Hope to Sunshine Valley( Formerly the Tashme Internment Camp)

July 28, 2021



The Hope Slide, the high point on today’s ride.


Today’s ride: 25 kms (but 850 metres of climbing)

Trip total: 255 kms


Ruth: Well, the mystery tour carries on, but the jury is still out on whether or not we will be able to continue. The Garrison Lake fire is raging a few kilometres away from the highway between Manning Park and Princeton. Air quality plummeted through that corridor today and it is very possible Manning will have to be a turn around point. Gord has informed me that this is contrary to his magical thinking about unicorns, rainbows and clear skies through BC. I think he may have suffered a stroke. 


We are camping at the RV park in Sunshine Valley after a short but hard day of climbing.

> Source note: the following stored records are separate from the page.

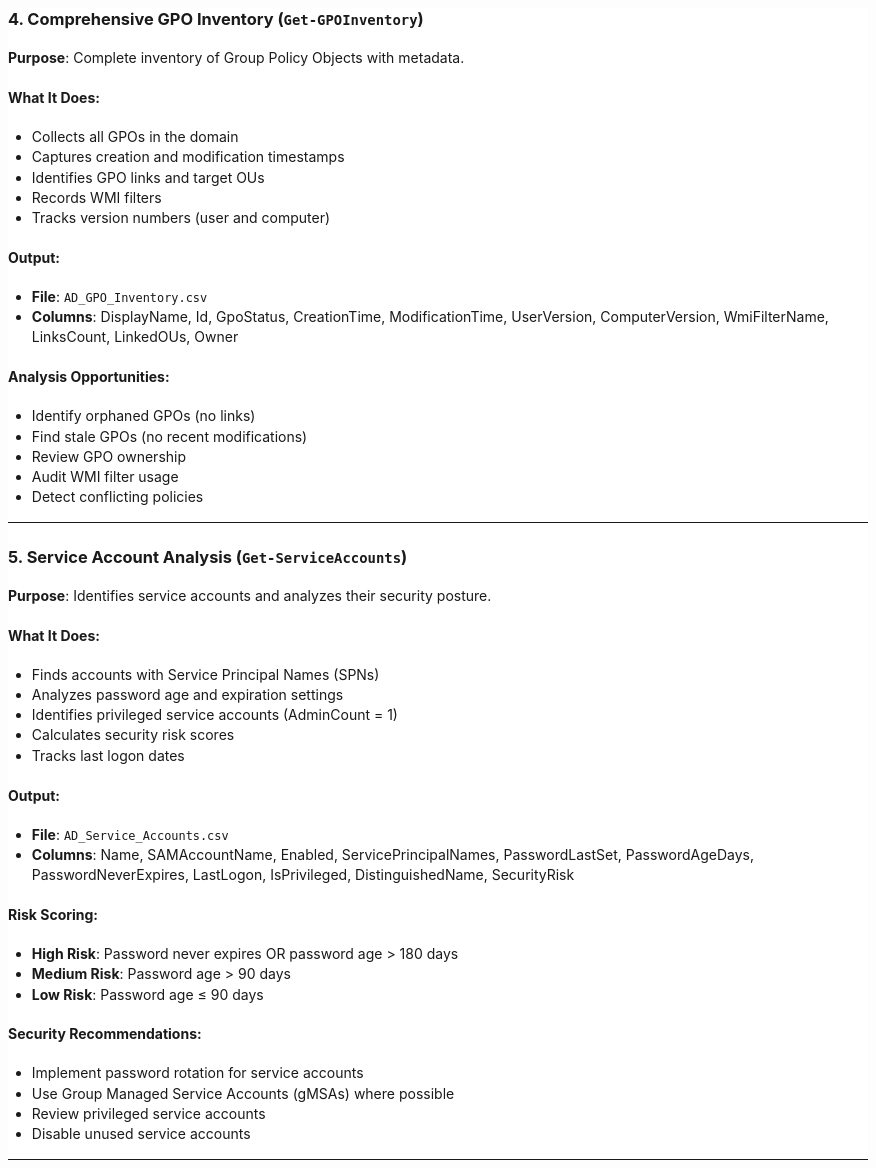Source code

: ### 4. Comprehensive GPO Inventory (`Get-GPOInventory`)

**Purpose**: Complete inventory of Group Policy Objects with metadata.

#### What It Does:
- Collects all GPOs in the domain
- Captures creation and modification timestamps
- Identifies GPO links and target OUs
- Records WMI filters
- Tracks version numbers (user and computer)

#### Output:
- **File**: `AD_GPO_Inventory.csv`
- **Columns**: DisplayName, Id, GpoStatus, CreationTime, ModificationTime, UserVersion, ComputerVersion, WmiFilterName, LinksCount, LinkedOUs, Owner

#### Analysis Opportunities:
- Identify orphaned GPOs (no links)
- Find stale GPOs (no recent modifications)
- Review GPO ownership
- Audit WMI filter usage
- Detect conflicting policies

---

### 5. Service Account Analysis (`Get-ServiceAccounts`)

**Purpose**: Identifies service accounts and analyzes their security posture.

#### What It Does:
- Finds accounts with Service Principal Names (SPNs)
- Analyzes password age and expiration settings
- Identifies privileged service accounts (AdminCount = 1)
- Calculates security risk scores
- Tracks last logon dates

#### Output:
- **File**: `AD_Service_Accounts.csv`
- **Columns**: Name, SAMAccountName, Enabled, ServicePrincipalNames, PasswordLastSet, PasswordAgeDays, PasswordNeverExpires, LastLogon, IsPrivileged, DistinguishedName, SecurityRisk

#### Risk Scoring:
- **High Risk**: Password never expires OR password age > 180 days
- **Medium Risk**: Password age > 90 days
- **Low Risk**: Password age ≤ 90 days

#### Security Recommendations:
- Implement password rotation for service accounts
- Use Group Managed Service Accounts (gMSAs) where possible
- Review privileged service accounts
- Disable unused service accounts

---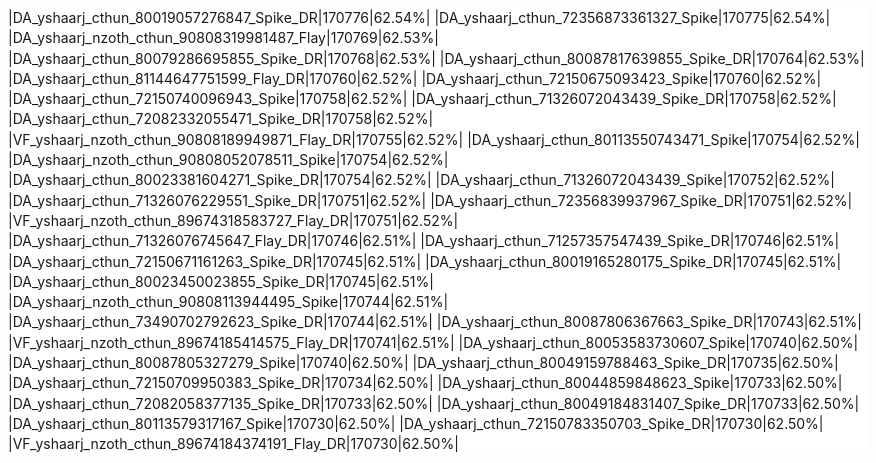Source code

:|DA_yshaarj_cthun_80019057276847_Spike_DR|170776|62.54%|
|DA_yshaarj_cthun_72356873361327_Spike|170775|62.54%|
|DA_yshaarj_nzoth_cthun_90808319981487_Flay|170769|62.53%|
|DA_yshaarj_cthun_80079286695855_Spike_DR|170768|62.53%|
|DA_yshaarj_cthun_80087817639855_Spike_DR|170764|62.53%|
|DA_yshaarj_cthun_81144647751599_Flay_DR|170760|62.52%|
|DA_yshaarj_cthun_72150675093423_Spike|170760|62.52%|
|DA_yshaarj_cthun_72150740096943_Spike|170758|62.52%|
|DA_yshaarj_cthun_71326072043439_Spike_DR|170758|62.52%|
|DA_yshaarj_cthun_72082332055471_Spike_DR|170758|62.52%|
|VF_yshaarj_nzoth_cthun_90808189949871_Flay_DR|170755|62.52%|
|DA_yshaarj_cthun_80113550743471_Spike|170754|62.52%|
|DA_yshaarj_nzoth_cthun_90808052078511_Spike|170754|62.52%|
|DA_yshaarj_cthun_80023381604271_Spike_DR|170754|62.52%|
|DA_yshaarj_cthun_71326072043439_Spike|170752|62.52%|
|DA_yshaarj_cthun_71326076229551_Spike_DR|170751|62.52%|
|DA_yshaarj_cthun_72356839937967_Spike_DR|170751|62.52%|
|VF_yshaarj_nzoth_cthun_89674318583727_Flay_DR|170751|62.52%|
|DA_yshaarj_cthun_71326076745647_Flay_DR|170746|62.51%|
|DA_yshaarj_cthun_71257357547439_Spike_DR|170746|62.51%|
|DA_yshaarj_cthun_72150671161263_Spike_DR|170745|62.51%|
|DA_yshaarj_cthun_80019165280175_Spike_DR|170745|62.51%|
|DA_yshaarj_cthun_80023450023855_Spike_DR|170745|62.51%|
|DA_yshaarj_nzoth_cthun_90808113944495_Spike|170744|62.51%|
|DA_yshaarj_cthun_73490702792623_Spike_DR|170744|62.51%|
|DA_yshaarj_cthun_80087806367663_Spike_DR|170743|62.51%|
|VF_yshaarj_nzoth_cthun_89674185414575_Flay_DR|170741|62.51%|
|DA_yshaarj_cthun_80053583730607_Spike|170740|62.50%|
|DA_yshaarj_cthun_80087805327279_Spike|170740|62.50%|
|DA_yshaarj_cthun_80049159788463_Spike_DR|170735|62.50%|
|DA_yshaarj_cthun_72150709950383_Spike_DR|170734|62.50%|
|DA_yshaarj_cthun_80044859848623_Spike|170733|62.50%|
|DA_yshaarj_cthun_72082058377135_Spike_DR|170733|62.50%|
|DA_yshaarj_cthun_80049184831407_Spike_DR|170733|62.50%|
|DA_yshaarj_cthun_80113579317167_Spike|170730|62.50%|
|DA_yshaarj_cthun_72150783350703_Spike_DR|170730|62.50%|
|VF_yshaarj_nzoth_cthun_89674184374191_Flay_DR|170730|62.50%|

The owners kindly told us that there is a bear in the area and suggested we:

  1. Put our food in a cooler?!$#*! 
  2. And bring it into our tent **#%$&?!!!!  

I guess that’s how they feed their wildlife. 


Sunshine Valley was “home” to BC’s largest Japanese internet camp, Tashme. More than 2,000 people in more than three hundred shacks survived four cold winters in this valley. The population was largely made up of women, children and the elderly. The men had already been separated from their families and sent to build three of BC’s highways,  including the highway between Hope and Princeton. Our tent is sitting in a field where rows and rows of tar paper shacks once stood.


There is a wonderful little museum here that was opened on our request. It’s really worth a visit. The owner and curator, Ryan Ellen, gave us a tour and shared a lot of his knowledge of the Tashme camp. Less reliable was the NFB film made at the time.  It continued to refer to Tashme as a town rather than an internment camp and suggested that the Japanese became healthier once they were relocated.